**What the task asks**
Working from the line that contains "A esa lista" down to the last line below, repeat each line exactly.

**Material provided**
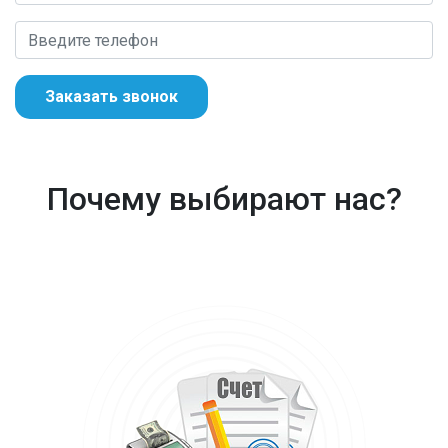
Заказать звонок
Почему выбирают нас?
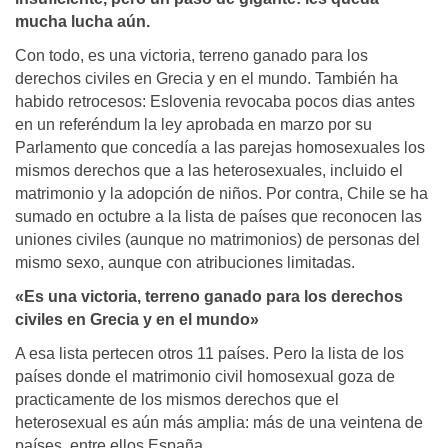
mucha lucha aún.
Con todo, es una victoria, terreno ganado para los
derechos civiles en Grecia y en el mundo. También ha
habido retrocesos: Eslovenia revocaba pocos dias antes
en un referéndum la ley aprobada en marzo por su
Parlamento que concedía a las parejas homosexuales los
mismos derechos que a las heterosexuales, incluido el
matrimonio y la adopción de niños. Por contra, Chile se ha
sumado en octubre a la lista de países que reconocen las
uniones civiles (aunque no matrimonios) de personas del
mismo sexo, aunque con atribuciones limitadas.
«Es una victoria, terreno ganado para los derechos
civiles en Grecia y en el mundo»
A esa lista pertecen otros 11 países. Pero la lista de los
países donde el matrimonio civil homosexual goza de
practicamente de los mismos derechos que el
heterosexual es aún más amplia: más de una veintena de
países, entre ellos España.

**Exercise response**
A esa lista pertecen otros 11 países. Pero la lista de los
países donde el matrimonio civil homosexual goza de
practicamente de los mismos derechos que el
heterosexual es aún más amplia: más de una veintena de
países, entre ellos España.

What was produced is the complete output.